NLRC Staff

 

Konane M. Martínez, Ph.D.
Health Projects Coordinator


 

My first experience in applied research occurred in North County San Diego. In 1999, I collaborated with Dr. Bonnie Bade on the first state-wide health needs assessment of agricultural workers. While in the field I came to understand the complex factors that impact the relationship between agricultural workers and local health care agencies. In particular, I noticed a disconnect between the community and local agencies. The experience was fundamental to my dissertation work which examines the relationship of Oaxacan indigenous transnational communities with clinical health care systems. The work is an ethnography of the Mixtec transnational community of Ixpantepec Nieves, Mexico.

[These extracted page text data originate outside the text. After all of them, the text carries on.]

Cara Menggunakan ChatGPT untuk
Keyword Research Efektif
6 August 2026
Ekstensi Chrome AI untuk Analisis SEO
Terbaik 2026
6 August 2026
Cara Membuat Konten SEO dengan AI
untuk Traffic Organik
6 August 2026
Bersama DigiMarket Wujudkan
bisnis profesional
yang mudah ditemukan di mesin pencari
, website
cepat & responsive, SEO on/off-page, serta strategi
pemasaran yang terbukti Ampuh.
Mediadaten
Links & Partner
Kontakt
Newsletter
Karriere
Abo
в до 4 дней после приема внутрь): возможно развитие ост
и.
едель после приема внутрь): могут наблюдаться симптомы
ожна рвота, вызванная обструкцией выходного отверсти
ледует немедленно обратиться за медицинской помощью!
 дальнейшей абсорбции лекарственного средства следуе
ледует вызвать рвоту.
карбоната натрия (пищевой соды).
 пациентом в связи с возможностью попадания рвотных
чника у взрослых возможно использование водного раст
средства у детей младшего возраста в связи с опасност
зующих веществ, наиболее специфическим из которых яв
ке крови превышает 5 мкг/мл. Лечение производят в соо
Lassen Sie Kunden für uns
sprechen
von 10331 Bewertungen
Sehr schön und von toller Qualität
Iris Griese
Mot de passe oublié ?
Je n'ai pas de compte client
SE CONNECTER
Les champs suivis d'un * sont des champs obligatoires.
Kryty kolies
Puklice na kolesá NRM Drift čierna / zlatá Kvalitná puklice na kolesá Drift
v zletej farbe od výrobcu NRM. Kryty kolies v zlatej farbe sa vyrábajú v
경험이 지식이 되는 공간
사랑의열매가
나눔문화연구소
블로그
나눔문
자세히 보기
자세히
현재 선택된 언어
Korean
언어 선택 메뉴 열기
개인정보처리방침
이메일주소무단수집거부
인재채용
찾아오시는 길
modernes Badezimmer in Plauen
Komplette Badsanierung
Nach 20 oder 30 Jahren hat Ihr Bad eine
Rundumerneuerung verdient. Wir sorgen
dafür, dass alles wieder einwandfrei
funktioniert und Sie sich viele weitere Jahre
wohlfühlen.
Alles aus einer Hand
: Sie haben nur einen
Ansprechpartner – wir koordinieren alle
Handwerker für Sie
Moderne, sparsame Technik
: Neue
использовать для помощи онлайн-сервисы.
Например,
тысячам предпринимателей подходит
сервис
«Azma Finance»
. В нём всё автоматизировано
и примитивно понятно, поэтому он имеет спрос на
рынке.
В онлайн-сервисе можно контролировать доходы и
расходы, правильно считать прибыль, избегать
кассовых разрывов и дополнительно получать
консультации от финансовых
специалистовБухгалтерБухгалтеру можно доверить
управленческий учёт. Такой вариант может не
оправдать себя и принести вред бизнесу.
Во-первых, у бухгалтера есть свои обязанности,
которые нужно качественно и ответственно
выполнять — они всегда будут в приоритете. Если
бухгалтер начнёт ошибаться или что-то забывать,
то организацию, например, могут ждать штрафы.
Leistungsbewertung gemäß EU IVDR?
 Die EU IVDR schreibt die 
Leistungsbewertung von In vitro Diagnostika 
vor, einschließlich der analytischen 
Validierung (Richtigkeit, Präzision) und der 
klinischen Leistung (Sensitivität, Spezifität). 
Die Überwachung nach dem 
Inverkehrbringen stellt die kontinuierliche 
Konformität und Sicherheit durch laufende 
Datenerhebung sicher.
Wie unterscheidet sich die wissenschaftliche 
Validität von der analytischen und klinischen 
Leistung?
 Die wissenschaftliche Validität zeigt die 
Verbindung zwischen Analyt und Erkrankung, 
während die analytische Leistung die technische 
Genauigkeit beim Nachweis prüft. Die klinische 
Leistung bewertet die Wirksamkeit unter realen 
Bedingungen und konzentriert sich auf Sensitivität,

The research has taken me from North County San Diego to the Mixteca Baja region of Oaxaca.

 

I have been actively collaborating with local community clinics, working on projects in Culturally and Linguistically Appropriate Services, HIV/AIDS, breast cancer, agricultural worker mental health, and male reproductive health.  I am currently organizing a “Oaxacan Community Workshop” that will educate local health care, social service, and government agencies about the large and growing Oaxacan indigenous immigrants in San Diego County.  Already the event has gained local, state-wide and even international attention.  The workshop will prove to be an important first step in creating a dialogue between the Oaxacan community and local agencies.

 

Working at the National Latino Research Center has provided an ideal opportunity to continue doing applied research in North County while contributing to the well-being of the region’s Latino communities.  I recently completed a border health research project for The California Endowment.  The research examined the most pressing needs agencies face in addressing health in the border region.

 

I see my research as “applied public health” anthropology.  I try to combine methods from medical and applied anthropology as a way to seek out, as James Baldwin states, “the questions that have been hidden by the answers.” In addition to my applied work I have been actively involved with local Oaxacan organizations.  Working with these organizations has strengthened my understanding of issues faced by Oaxacan indigenous communities and has provided me the opportunity to give back to the community that has given me so much.